19 of 25 people found the following review helpful
Too difficult for the layman on the subject March 15 2010
By Frederik Vanhaverbeke - Published on Amazon.com
Format: Kindle Edition Verified Purchase
The book may be good for people who are very familiar with distress investing, but honestly that I can not judge. What I can tell is that the book is totally unsuitable for people unfamiliar with the subject. I stopped reading the book somewhere in the middle (and that is the first book in a list of about 70 on investing (or trading) where I gave up) because I was overwhelmed by the jargon and the descriptions of laws surrounding distress investing. I had the impression that it was more a book for lawyers and other people involved in the legal aspects of bankruptcies. But it is definitely not suited for common stock investors. If you don't have THOROUGH knowledge of the field, the book is certainly not for you.
9 of 11 people found the following review helpful
Best book on the subject Aug. 14 2009
By Mariusz Skonieczny - Published on Amazon.com
Format: Hardcover
I picked up this book because with the current economic crisis, it seems like anywhere I turn I am finding incredible deals. This book, however, focuses on distressed debt which is not specifically my specialty, but I definitely learned a lot from it.

The author discusses topics such as Chapter 11 reorganization, securities' rights, and the workout process. Because these special situations add another complexity level to investing, there is not that much competition from institutional investors so the opportunities for above average returns are plentiful. I would recommend this book to serious investors.

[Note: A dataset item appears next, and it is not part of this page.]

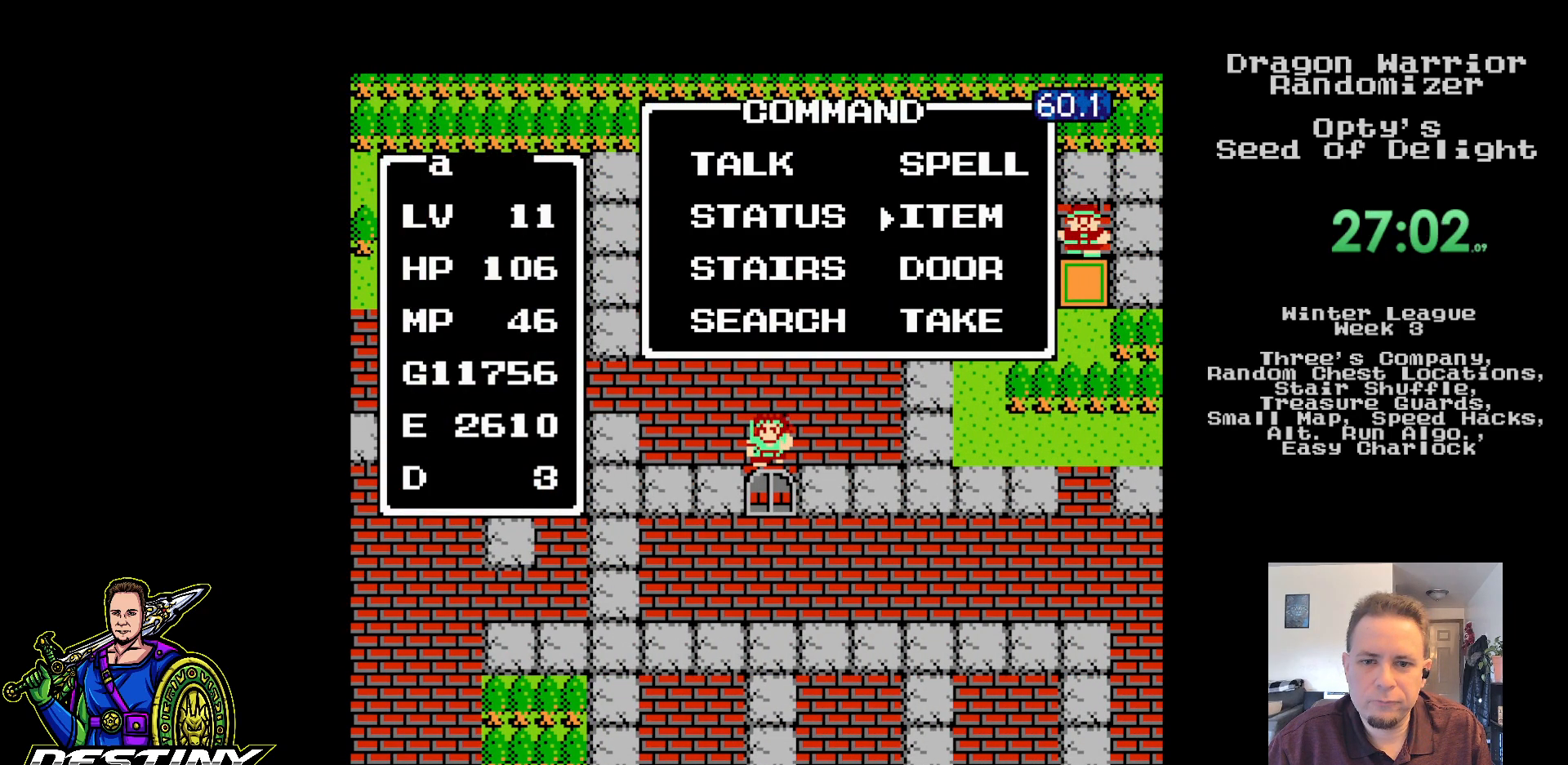
{"buttons": [], "events": [[50, "DPAD_DOWN", "up"], [100, "DPAD_DOWN", "down"], [217, "DPAD_DOWN", "up"], [300, "A", "down"], [433, "A", "up"]]}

- Mariusz Skonieczny, author of Why Are We So Clueless about the Stock Market? Learn how to invest your money, how to pick stocks, and how to make money in the stock market
5 of 6 people found the following review helpful
The Basics for Bankruptcy Investing July 17 2009
By James East - Published on Amazon.com
Format: Hardcover
First it should be noted that this book is not for the casual weekend investor but for the more serious investor willing to get their hands a little dirty. Also, much like Mr. Whitman's classic book "Aggressive Conservative Investor", this book too is not necessarily set up to read in series or chronologically as one can if one wishes to start with sections that interest them the most. Also like the aforementioned classic, this book also provides considerable space devoted to describing the real world faced by both the outsiders and the insiders with respect to where their interests and incentives are most likely set. Understanding the viewpoints of both the insiders, whether corporate management or the directors, and the outsiders, whether control investors, the banker, the financier, the short-term traders, or that of the outside passive investor will help you along your way in understanding what may be happening in the market and why. Why? - because one needs to understand the view of the interested parties perspective and that one may temporarily have leverage over the other.

With that cautionary note, the reader can gain some great insights into the somewhat hidden world of how the bankruptcy process works. With the ample examples and historical perspective that the authors bring to the table, the reader will gain more understanding of what is going on versus what one may read in the daily headlines of the pre-filing, or the post-filing, of the bankruptcy proceedings.

All in this book provides one with some safeguards in regards to what to invest in and what to look out for while investigating distressed opportunities. "Distressed Investing" also still sticks to the Safe & Cheap philosophy advocated by both the authors and from the framework of Benjamin Graham.